§ What the exercise asks
Repeat the whole listing below, word for word.

§ Data for the task
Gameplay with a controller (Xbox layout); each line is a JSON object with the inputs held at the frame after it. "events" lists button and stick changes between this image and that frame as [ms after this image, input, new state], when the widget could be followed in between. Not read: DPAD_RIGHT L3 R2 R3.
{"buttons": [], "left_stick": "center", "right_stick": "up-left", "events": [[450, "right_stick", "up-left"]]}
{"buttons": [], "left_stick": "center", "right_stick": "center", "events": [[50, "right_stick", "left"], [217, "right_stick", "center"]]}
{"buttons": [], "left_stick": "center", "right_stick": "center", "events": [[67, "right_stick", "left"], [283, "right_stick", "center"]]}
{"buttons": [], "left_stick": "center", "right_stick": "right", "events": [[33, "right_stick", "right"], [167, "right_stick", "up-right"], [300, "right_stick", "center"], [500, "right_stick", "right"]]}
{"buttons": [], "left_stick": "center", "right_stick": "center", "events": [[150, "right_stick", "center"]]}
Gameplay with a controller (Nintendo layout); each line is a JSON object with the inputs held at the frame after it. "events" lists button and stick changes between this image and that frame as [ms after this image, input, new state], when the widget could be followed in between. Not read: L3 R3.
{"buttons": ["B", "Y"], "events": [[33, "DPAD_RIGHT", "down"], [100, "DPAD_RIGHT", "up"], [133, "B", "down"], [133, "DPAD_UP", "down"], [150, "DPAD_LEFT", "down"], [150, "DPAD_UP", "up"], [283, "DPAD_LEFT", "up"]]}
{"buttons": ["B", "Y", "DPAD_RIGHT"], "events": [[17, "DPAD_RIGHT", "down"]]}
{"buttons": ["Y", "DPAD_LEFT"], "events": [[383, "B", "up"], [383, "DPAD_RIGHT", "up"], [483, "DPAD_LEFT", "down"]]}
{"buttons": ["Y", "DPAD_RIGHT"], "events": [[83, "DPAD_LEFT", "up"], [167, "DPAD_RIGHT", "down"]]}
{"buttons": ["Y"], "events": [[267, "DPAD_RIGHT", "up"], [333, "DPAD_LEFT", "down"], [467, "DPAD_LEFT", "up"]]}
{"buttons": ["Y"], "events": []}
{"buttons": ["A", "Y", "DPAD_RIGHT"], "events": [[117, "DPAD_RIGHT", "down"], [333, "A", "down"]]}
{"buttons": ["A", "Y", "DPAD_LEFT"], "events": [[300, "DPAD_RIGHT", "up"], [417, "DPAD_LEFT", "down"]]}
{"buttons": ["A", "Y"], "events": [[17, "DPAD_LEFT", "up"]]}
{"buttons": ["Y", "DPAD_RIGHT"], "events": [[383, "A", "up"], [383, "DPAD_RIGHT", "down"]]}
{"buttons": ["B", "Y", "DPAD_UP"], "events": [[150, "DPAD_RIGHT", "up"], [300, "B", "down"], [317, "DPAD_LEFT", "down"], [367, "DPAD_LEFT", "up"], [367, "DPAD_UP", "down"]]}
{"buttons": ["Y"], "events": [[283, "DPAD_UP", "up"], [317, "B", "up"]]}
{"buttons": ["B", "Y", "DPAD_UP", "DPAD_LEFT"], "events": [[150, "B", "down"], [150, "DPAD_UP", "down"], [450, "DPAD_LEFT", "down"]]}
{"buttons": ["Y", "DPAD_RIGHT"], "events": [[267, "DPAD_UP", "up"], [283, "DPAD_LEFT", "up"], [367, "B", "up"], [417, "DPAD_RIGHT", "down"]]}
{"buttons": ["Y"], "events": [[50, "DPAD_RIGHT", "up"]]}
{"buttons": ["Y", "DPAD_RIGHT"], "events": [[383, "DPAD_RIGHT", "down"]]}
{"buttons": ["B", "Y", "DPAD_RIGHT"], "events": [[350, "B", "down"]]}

§ Result
Gameplay with a controller (Xbox layout); each line is a JSON object with the inputs held at the frame after it. "events" lists button and stick changes between this image and that frame as [ms after this image, input, new state], when the widget could be followed in between. Not read: DPAD_RIGHT L3 R2 R3.
{"buttons": [], "left_stick": "center", "right_stick": "up-left", "events": [[450, "right_stick", "up-left"]]}
{"buttons": [], "left_stick": "center", "right_stick": "center", "events": [[50, "right_stick", "left"], [217, "right_stick", "center"]]}
{"buttons": [], "left_stick": "center", "right_stick": "center", "events": [[67, "right_stick", "left"], [283, "right_stick", "center"]]}
{"buttons": [], "left_stick": "center", "right_stick": "right", "events": [[33, "right_stick", "right"], [167, "right_stick", "up-right"], [300, "right_stick", "center"], [500, "right_stick", "right"]]}
{"buttons": [], "left_stick": "center", "right_stick": "center", "events": [[150, "right_stick", "center"]]}
Gameplay with a controller (Nintendo layout); each line is a JSON object with the inputs held at the frame after it. "events" lists button and stick changes between this image and that frame as [ms after this image, input, new state], when the widget could be followed in between. Not read: L3 R3.
{"buttons": ["B", "Y"], "events": [[33, "DPAD_RIGHT", "down"], [100, "DPAD_RIGHT", "up"], [133, "B", "down"], [133, "DPAD_UP", "down"], [150, "DPAD_LEFT", "down"], [150, "DPAD_UP", "up"], [283, "DPAD_LEFT", "up"]]}
{"buttons": ["B", "Y", "DPAD_RIGHT"], "events": [[17, "DPAD_RIGHT", "down"]]}
{"buttons": ["Y", "DPAD_LEFT"], "events": [[383, "B", "up"], [383, "DPAD_RIGHT", "up"], [483, "DPAD_LEFT", "down"]]}
{"buttons": ["Y", "DPAD_RIGHT"], "events": [[83, "DPAD_LEFT", "up"], [167, "DPAD_RIGHT", "down"]]}
{"buttons": ["Y"], "events": [[267, "DPAD_RIGHT", "up"], [333, "DPAD_LEFT", "down"], [467, "DPAD_LEFT", "up"]]}
{"buttons": ["Y"], "events": []}
{"buttons": ["A", "Y", "DPAD_RIGHT"], "events": [[117, "DPAD_RIGHT", "down"], [333, "A", "down"]]}
{"buttons": ["A", "Y", "DPAD_LEFT"], "events": [[300, "DPAD_RIGHT", "up"], [417, "DPAD_LEFT", "down"]]}
{"buttons": ["A", "Y"], "events": [[17, "DPAD_LEFT", "up"]]}
{"buttons": ["Y", "DPAD_RIGHT"], "events": [[383, "A", "up"], [383, "DPAD_RIGHT", "down"]]}
{"buttons": ["B", "Y", "DPAD_UP"], "events": [[150, "DPAD_RIGHT", "up"], [300, "B", "down"], [317, "DPAD_LEFT", "down"], [367, "DPAD_LEFT", "up"], [367, "DPAD_UP", "down"]]}
{"buttons": ["Y"], "events": [[283, "DPAD_UP", "up"], [317, "B", "up"]]}
{"buttons": ["B", "Y", "DPAD_UP", "DPAD_LEFT"], "events": [[150, "B", "down"], [150, "DPAD_UP", "down"], [450, "DPAD_LEFT", "down"]]}
{"buttons": ["Y", "DPAD_RIGHT"], "events": [[267, "DPAD_UP", "up"], [283, "DPAD_LEFT", "up"], [367, "B", "up"], [417, "DPAD_RIGHT", "down"]]}
{"buttons": ["Y"], "events": [[50, "DPAD_RIGHT", "up"]]}
{"buttons": ["Y", "DPAD_RIGHT"], "events": [[383, "DPAD_RIGHT", "down"]]}
{"buttons": ["B", "Y", "DPAD_RIGHT"], "events": [[350, "B", "down"]]}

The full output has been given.